On 23 Sep 2013, at 08:30, Goswin von Brederlow <goswin-v-b@xxxxxx> wrote:

> On Fri, Sep 20, 2013 at 09:13:26AM -0500, Dwight Schauer wrote:
>> Hi,
>> 
>> I'm looking at the feasibility of targetting a couple ARM processeors in a
>> similar manner to ocapic at its core.
>> ... 
>> The ARM processors I'm looking to target are:
>> STM32F407ZGT6 ARM Cortex-M4, 1MB Flash, 196KB RAM (Has floating point)
>> STM32F103RB ARM Cortex-M3, 128 KB Flash, 20K RAM (No floating point)
>> 
>> On both I'd like to be able to run bytecode both out of Flash and RAM.
>> (Primarily flash, but RAM for debugging).
>> 
>> Speed is on overly important as long as I can control when the garbage
>> collection is run (could be done in C in the multitasker?).
>> 
>> Dwight
> 
> I'm looking at the same, but for seriously different specs.
> 
> My interest would be to run ocaml apps on a Raspberry PI baremetal.
> Basically what openmirage does for the cloud (x86 VMs) but for
> Raspberry PI and similar dimensioned arm boards.

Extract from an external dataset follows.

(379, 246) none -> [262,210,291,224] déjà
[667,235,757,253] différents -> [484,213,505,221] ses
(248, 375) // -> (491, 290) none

Mirage is just a collection of libraries that implement useful
kernel functionality (e.g. a TCP/IP stack), so you can quite easily
retarget it to bare metal rPis with a suitable mini operating system.

There are several such available (or just start from uBoot), and
then get a basic console working to get some output.  Dave Scott
has written a VNC library in OCaml that's available from his Github,
so you could work on some framebuffer rasterization after that.

The essential approach is to start in small steps: get serial console
working, then basic timer integration, and then hook in higher level
libraries from those.

(We're working on a Xen/ARM Mirage backend at the moment, but only
because we can't be bothered to write all the physical device drivers
that an rPi would need -- I'd be happy to merge in a "bare-metal"
ARM backend for the rPi as well).

> I'm familiar with the hardware side, how to boot, how to initialize
> the devices, how to get a picture to show on the HDMI and so on. What
> I lack is knowledge in creating a new runtime library for ocaml that
> runs directly on the hardware, or with just a verry thin hardware
> abstraction layer.

You don't really need a new runtime library; just a barebones C library.
Gabor Pali has a variant of Mirage that compiles into a FreeBSD kernel
module, for example, which operates in a similar "baremetal" environment.